Scénario 2 – Le statu quo fragmenté : tolérance rhétorique, répression opérationnelle maintenue (Probabilité estimée : 55 %)
Ce scénario – le plus probable – correspond à la persistance de la configuration actuelle : des déclarations institutionnelles favorables à la confidentialité de la part de la SEC, sans traduction formelle dans les règles ou les pratiques d’exécution, coexistant avec une répression maintenue ou renforcée du DOJ et de l’OFAC contre les protocoles de confidentialité utilisés pour des flux illicites. Les privacy coins restent dans un statut ambigu : ni explicitement illégaux, ni réhabilités sur les plateformes régulées. Les développeurs de protocoles de confidentialité continuent d’opérer sous un risque juridique non nul, sans guideline claire sur ce qui constitue une compliance suffisante. Le marché intègre partiellement le signal Peirce – avec une prime de valorisation pour les protocoles compatibles zk-proofs – mais sans rupture structurelle par rapport à la trajectoire des deux dernières années. Ce scénario est stable à court terme mais instable à moyen terme, car il accumule une tension entre signal institutionnel et pratique réglementaire qui finira par se résoudre dans un sens ou dans l’autre.

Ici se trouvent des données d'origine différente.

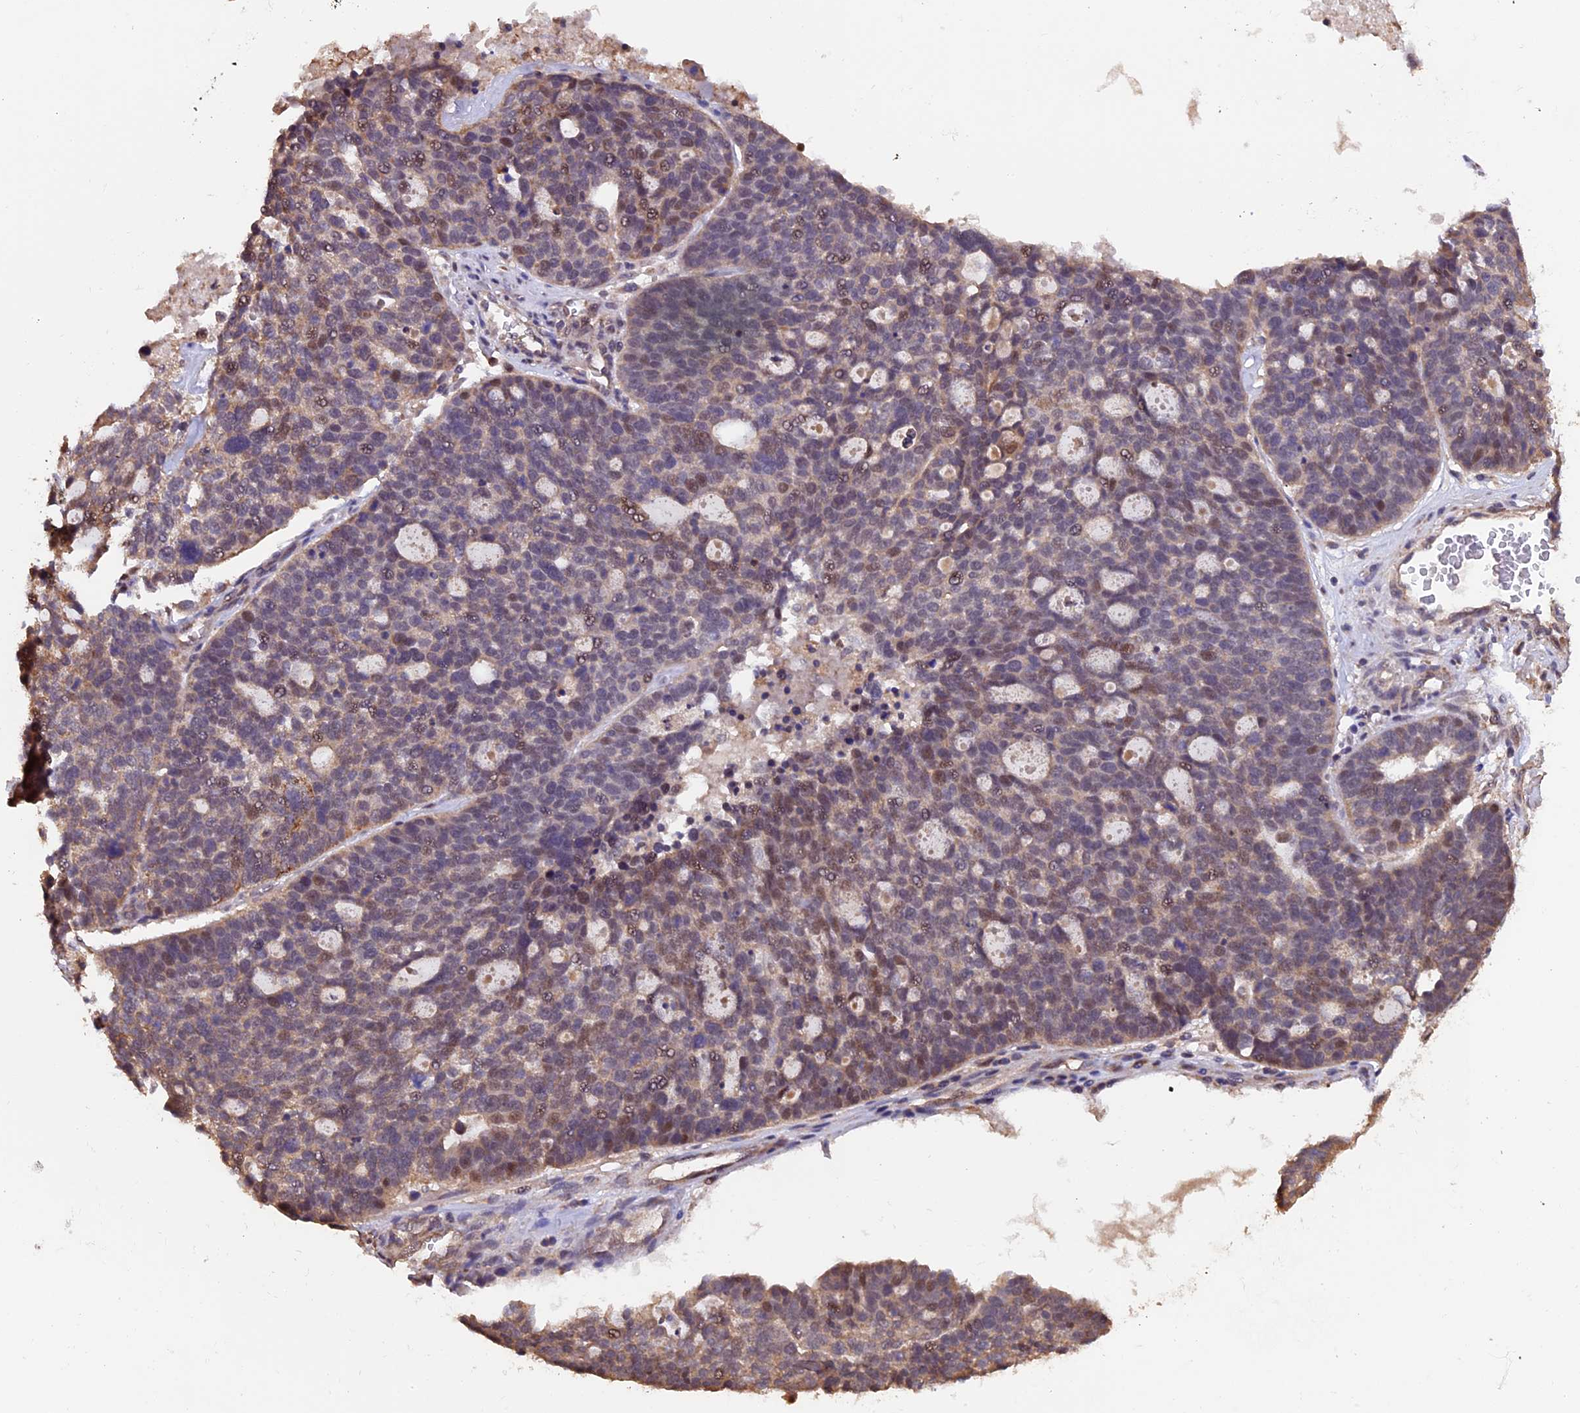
{"staining": {"intensity": "moderate", "quantity": "25%-75%", "location": "cytoplasmic/membranous,nuclear"}, "tissue": "ovarian cancer", "cell_type": "Tumor cells", "image_type": "cancer", "snomed": [{"axis": "morphology", "description": "Cystadenocarcinoma, serous, NOS"}, {"axis": "topography", "description": "Ovary"}], "caption": "Immunohistochemistry (DAB (3,3'-diaminobenzidine)) staining of serous cystadenocarcinoma (ovarian) reveals moderate cytoplasmic/membranous and nuclear protein expression in approximately 25%-75% of tumor cells.", "gene": "PKD2L2", "patient": {"sex": "female", "age": 59}}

Scénario 3 – La réversion : durcissement réglementaire sous pression d’un événement systémique (Probabilité estimée : 20 %)
Dans ce scénario, un événement systémique majeur – utilisation documentée et massive d’outils de confidentialité crypto pour contourner des sanctions internationales, financement d’activités terroristes de grande ampleur via des mixers, ou fraude institutionnelle exploitant des privacy coins – réactive la pression politique vers la surveillance systématique. La position de Peirce devient politiquement intenable, le Crypto Task Force se recentre sur des sujets moins controversés, et les agences anti-blanchiment reprennent l’initiative avec des mesures restrictives renforcées. Les privacy coins font l’objet d’une pression réglementaire coordonnée conduisant à des délistages généralisés sur les plateformes régulées américaines, et les développeurs de protocoles de confidentialité font face à un environnement juridique encore plus hostile que celui de 2022-2023. La probabilité de ce scénario, bien que minoritaire, n’est pas négligeable compte tenu de l’imprévisibilité des événements géopolitiques et de la volatilité du contexte crypto.